Saved entries:

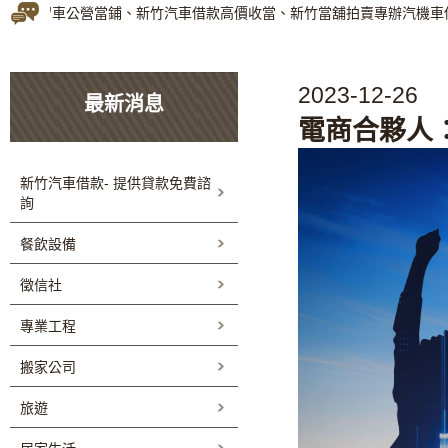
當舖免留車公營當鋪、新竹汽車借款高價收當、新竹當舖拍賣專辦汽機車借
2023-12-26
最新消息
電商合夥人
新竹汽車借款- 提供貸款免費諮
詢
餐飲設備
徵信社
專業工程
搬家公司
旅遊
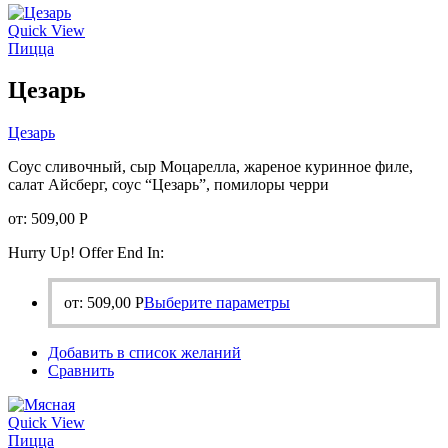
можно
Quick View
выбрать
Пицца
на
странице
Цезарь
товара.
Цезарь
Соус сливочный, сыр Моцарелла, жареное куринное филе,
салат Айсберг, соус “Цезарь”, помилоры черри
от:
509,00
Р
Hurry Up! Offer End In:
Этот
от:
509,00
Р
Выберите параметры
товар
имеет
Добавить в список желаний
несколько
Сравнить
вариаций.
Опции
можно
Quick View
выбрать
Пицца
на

> Problem to solve
The copy should match each line above exactly and contain no images.

> Result
當舖免留車公營當鋪、新竹汽車借款高價收當、新竹當舖拍賣專辦汽機車借
2023-12-26
最新消息
電商合夥人
新竹汽車借款- 提供貸款免費諮
詢
餐飲設備
徵信社
專業工程
搬家公司
旅遊
можно
Quick View
выбрать
Пицца
на
странице
Цезарь
товара.
Цезарь
Соус сливочный, сыр Моцарелла, жареное куринное филе,
салат Айсберг, соус “Цезарь”, помилоры черри
от:
509,00
Р
Hurry Up! Offer End In:
Этот
от:
509,00
Р
Выберите параметры
товар
имеет
Добавить в список желаний
несколько
Сравнить
вариаций.
Опции
можно
Quick View
выбрать
Пицца
на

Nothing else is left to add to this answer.